IRMA: An Opera. Op. 12. 1969

These notes are reprinted, with some small changes, from those accompanying the CD version of IRMA made by AMM for Matchless Recordings in 1988. Elise Lorraine sang the role of Irma and Phil Minton that of Grenville. I made yet another farewell performance as The Narrator and the ensemble consisted of John Tilbury, Keith Rowe, Eddie Prevost, Lol Coxhill, Ian Mitchell, with Birte Pederson as auxiliary vocalist. The version of the Libretto given here was also used by AMM for the U.S. première which took place in 1992 at the Stewart Theatre of the University of North Carolina in Raleigh. Making my positively-the-last-farewell - appearance as The Narrator I was fortunate to participate in a performance that almost exactly matched (in terms of sound) my first imaginings.

IRMA: The Score

The general score of IRMA comes from treated fragments of a Victorian novel, A Human Document, by W.H. Mallock.

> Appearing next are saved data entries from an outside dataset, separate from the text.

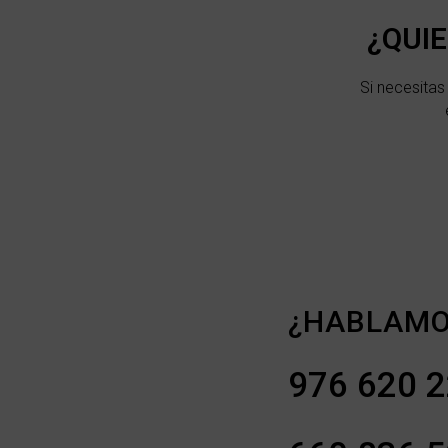
¿QUI
Si necesita
¿HABLAMO
976 620 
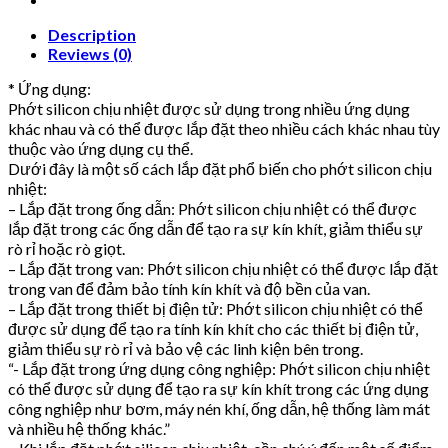
Description
Reviews (0)
* Ứng dụng:
Phớt silicon chịu nhiệt được sử dụng trong nhiều ứng dụng
khác nhau và có thể được lắp đặt theo nhiều cách khác nhau tùy
thuộc vào ứng dụng cụ thể.
Dưới đây là một số cách lắp đặt phổ biến cho phớt silicon chịu
nhiệt:
– Lắp đặt trong ống dẫn: Phớt silicon chịu nhiệt có thể được
lắp đặt trong các ống dẫn để tạo ra sự kín khít, giảm thiểu sự
rò rỉ hoặc rò giọt.
– Lắp đặt trong van: Phớt silicon chịu nhiệt có thể được lắp đặt
trong van để đảm bảo tính kín khít và độ bền của van.
– Lắp đặt trong thiết bị điện tử: Phớt silicon chịu nhiệt có thể
được sử dụng để tạo ra tính kín khít cho các thiết bị điện tử,
giảm thiểu sự rò rỉ và bảo vệ các linh kiện bên trong.
“- Lắp đặt trong ứng dụng công nghiệp: Phớt silicon chịu nhiệt
có thể được sử dụng để tạo ra sự kín khít trong các ứng dụng
công nghiệp như bơm, máy nén khí, ống dẫn, hệ thống làm mát
và nhiều hệ thống khác.”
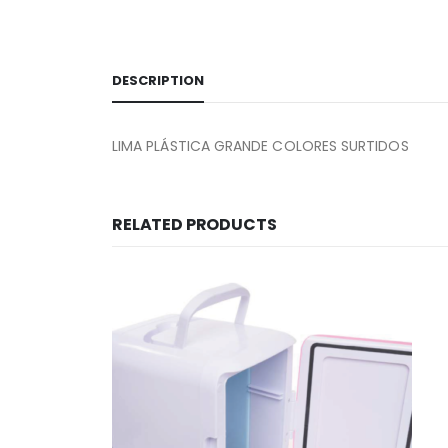
DESCRIPTION
LIMA PLÁSTICA GRANDE COLORES SURTIDOS
RELATED PRODUCTS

In that I originally bought this book for threepence in 1966, IRMA is thus, authentically, a threepenny opera.

IRMA was composed in 1969, completed in fact on the day a man first walked on the moon. It was first published in a small french avant-garde review (OU: ed. Henri Chopin) in 1970. The score exists as an autonomous artwork and is in the Altmann Museum in Vaduz, Liechtenstein.

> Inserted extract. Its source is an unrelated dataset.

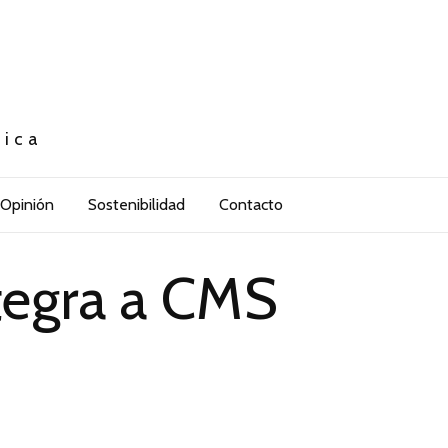
tica
Opinión
Sostenibilidad
Contacto
ntegra a CMS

The score takes the form of a large sheet with prose directions (each a treated fragment of the novel) for the libretto, the Mise en scène and the sound vocabulary of the piece, together with instructions, performance suggestions and a group of melodies. It is to be thought of as the surviving elements of a lost work whose performance tradition is unknown. Realisation of the opera involves the ordering and piecing together of these fragments to a performable work; as an archaeologist might reconstruct a possible coherent pot from scattered shards.

IRMA: The Libretto

This particlar version of the libretto was made my me in January 1988 specially for the AMM recording.

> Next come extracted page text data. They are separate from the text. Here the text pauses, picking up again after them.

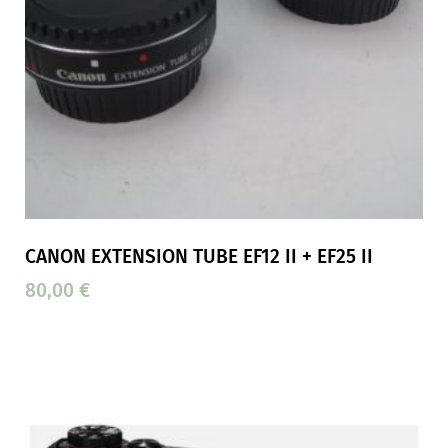
CANON EXTENSION TUBE EF12 II + EF25 II
80,00
€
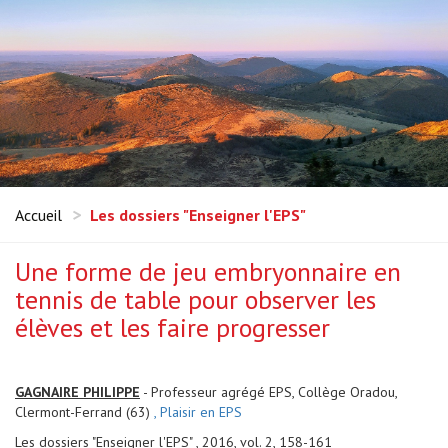
Accueil
Les dossiers "Enseigner l'EPS"
Une forme de jeu embryonnaire en
tennis de table pour observer les
élèves et les faire progresser
GAGNAIRE PHILIPPE
- Professeur agrégé EPS, Collège Oradou,
Clermont-Ferrand (63)
, Plaisir en EPS
Les dossiers "Enseigner l'EPS" , 2016, vol. 2, 158-161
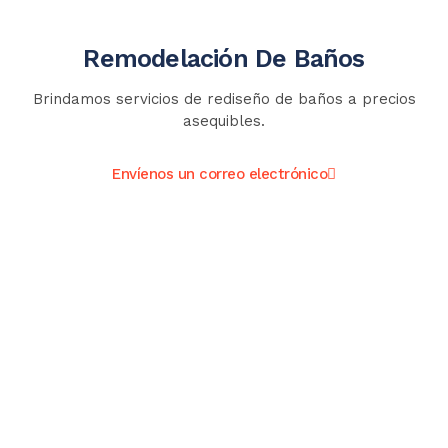
Remodelación De Baños
Brindamos servicios de rediseño de baños a precios
asequibles.
Envíenos un correo electrónico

Having seen various versions of the opera and heard recordings of others, I had felt that the score, for all that it seems scanty, was not often mined quite thoroughly enough. This short version explores only one of the possible kinds of event and text, and strictly limits itself to material in the score itself. Because it is made for a recording it avoids any scenic possibilities and confines itself to a single encounter with a very small cast. No comic or buffo elements are exploited.

I don't at all intend this to be thought of as a standard version with any more authority than any other.